● **Page**

# Sinister Enough?



## GTuned (Mar 21, 2002)

*Don't wake the beast!*


----------



## jamesbilluk (Aug 10, 2006)

hehe, kool pic, looks like its in silent hill. dark black and white room
nice lookin car too.

james.


----------



## paul creed (Feb 18, 2003)

Hi Guy,
Happy new Year mate.
Thought you were selling?


----------



## bkvj (Feb 13, 2006)

very cool pictures.

i somehow always like pictures which are taken in parking garages or at industrial places at night....it gives something to the car...


----------



## M19 GTR (May 26, 2002)

Hey Guy, some how i recognize that place...lol.
Was that taken back then or is it back there now?

Tony


----------



## hyrev (Apr 30, 2004)

looks like a nuclear bunker, like where they take the President in the
event of a war, or perhaps a missile silo


----------



## gtrlux (Mar 8, 2006)

It's a missile silo . .you not seeing the missile?


----------



## GTuned (Mar 21, 2002)

Hey guys, thanks for the comments!
Happy new year to all!

Paul: Technically it is still for sale, though quite difficult to sell something like it.

Tony: It is back again, and running quite well (0.9 Bar). Holinger installed too 



gtrlux said:


> It's a missile silo . .you not seeing the missile?


Awesome comment!


----------



## M19 GTR (May 26, 2002)

sweet.


----------



## NuttyRB26 (Jul 9, 2006)

● **Records supplied**
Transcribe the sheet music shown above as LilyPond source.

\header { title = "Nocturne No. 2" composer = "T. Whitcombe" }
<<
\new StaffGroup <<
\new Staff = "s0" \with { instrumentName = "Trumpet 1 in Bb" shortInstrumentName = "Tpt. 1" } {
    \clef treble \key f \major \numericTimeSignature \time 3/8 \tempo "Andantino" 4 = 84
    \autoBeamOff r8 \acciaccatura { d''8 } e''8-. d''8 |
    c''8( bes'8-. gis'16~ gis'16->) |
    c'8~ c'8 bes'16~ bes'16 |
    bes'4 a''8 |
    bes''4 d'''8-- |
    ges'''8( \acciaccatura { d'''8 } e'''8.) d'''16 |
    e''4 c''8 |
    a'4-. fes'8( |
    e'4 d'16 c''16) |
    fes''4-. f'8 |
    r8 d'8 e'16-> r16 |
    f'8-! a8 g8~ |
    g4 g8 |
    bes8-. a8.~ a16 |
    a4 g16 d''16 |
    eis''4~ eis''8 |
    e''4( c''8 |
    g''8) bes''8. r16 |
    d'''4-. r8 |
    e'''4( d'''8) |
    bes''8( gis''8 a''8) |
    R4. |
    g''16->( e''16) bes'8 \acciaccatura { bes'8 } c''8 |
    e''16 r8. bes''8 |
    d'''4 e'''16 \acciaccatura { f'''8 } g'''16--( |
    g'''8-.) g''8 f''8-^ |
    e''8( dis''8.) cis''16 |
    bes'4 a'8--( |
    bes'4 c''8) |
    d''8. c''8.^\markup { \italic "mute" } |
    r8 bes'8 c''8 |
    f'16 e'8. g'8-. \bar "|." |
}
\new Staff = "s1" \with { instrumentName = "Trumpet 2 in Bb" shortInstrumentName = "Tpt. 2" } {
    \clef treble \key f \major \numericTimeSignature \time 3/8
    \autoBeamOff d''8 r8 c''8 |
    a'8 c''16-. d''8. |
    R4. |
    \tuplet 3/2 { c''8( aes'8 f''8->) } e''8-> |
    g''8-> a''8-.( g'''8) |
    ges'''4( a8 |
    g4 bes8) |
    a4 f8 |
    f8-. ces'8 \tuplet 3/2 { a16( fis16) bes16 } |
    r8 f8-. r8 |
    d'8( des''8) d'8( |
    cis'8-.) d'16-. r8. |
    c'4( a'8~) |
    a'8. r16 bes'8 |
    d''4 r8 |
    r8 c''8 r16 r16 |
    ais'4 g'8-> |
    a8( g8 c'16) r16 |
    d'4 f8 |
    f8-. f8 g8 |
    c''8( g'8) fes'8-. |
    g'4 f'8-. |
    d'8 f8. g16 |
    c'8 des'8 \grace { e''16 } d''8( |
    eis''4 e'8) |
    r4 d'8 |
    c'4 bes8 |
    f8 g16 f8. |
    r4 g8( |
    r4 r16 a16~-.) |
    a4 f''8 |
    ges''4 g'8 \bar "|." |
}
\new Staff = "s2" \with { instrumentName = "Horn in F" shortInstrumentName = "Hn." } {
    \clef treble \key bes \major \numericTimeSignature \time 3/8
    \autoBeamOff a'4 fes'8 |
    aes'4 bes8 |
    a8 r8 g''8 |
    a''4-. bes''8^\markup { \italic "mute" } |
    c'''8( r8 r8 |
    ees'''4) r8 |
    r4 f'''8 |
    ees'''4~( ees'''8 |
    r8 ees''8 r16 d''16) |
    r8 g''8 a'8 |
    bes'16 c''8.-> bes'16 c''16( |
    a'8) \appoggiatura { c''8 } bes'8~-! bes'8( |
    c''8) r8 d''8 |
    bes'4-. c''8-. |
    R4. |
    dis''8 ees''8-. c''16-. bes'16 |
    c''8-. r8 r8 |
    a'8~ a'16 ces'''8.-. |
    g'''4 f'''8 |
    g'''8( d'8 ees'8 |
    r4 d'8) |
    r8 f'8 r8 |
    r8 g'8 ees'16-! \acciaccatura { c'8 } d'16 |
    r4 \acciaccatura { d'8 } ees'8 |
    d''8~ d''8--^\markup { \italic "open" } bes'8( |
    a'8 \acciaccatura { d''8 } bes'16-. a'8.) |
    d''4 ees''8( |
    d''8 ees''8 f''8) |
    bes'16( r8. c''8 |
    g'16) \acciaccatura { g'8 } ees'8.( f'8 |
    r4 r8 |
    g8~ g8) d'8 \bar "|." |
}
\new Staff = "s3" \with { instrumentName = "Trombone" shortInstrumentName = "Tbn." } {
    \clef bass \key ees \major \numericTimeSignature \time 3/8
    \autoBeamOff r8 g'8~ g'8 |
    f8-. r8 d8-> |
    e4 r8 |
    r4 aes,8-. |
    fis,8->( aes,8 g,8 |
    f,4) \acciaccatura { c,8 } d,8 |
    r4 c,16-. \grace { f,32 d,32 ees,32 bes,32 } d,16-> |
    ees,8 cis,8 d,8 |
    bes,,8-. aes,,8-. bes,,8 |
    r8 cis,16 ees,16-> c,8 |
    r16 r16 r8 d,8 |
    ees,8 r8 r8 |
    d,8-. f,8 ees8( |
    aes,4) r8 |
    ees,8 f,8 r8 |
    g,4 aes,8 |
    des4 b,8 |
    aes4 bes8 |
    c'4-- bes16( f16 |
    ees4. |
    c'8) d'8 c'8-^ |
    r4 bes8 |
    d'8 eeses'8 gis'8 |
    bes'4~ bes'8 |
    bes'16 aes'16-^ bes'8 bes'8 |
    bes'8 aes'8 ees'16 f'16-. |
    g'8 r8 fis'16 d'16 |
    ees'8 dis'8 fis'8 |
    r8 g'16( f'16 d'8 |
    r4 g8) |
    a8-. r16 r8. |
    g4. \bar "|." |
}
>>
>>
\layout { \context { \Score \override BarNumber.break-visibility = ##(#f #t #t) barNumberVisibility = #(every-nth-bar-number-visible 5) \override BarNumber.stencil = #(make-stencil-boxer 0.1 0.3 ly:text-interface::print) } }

● **Problems and tasks**
a: In the forum thread, what boost pressure does GTuned say the car is now running at?
b: Select every line of the entries that contains the string "mute", matching case exactly.

● **The solutions**
a: 0.9 Bar

b:
    d''8. c''8.^\markup { \italic "mute" } |
    a''4-. bes''8^\markup { \italic "mute" } |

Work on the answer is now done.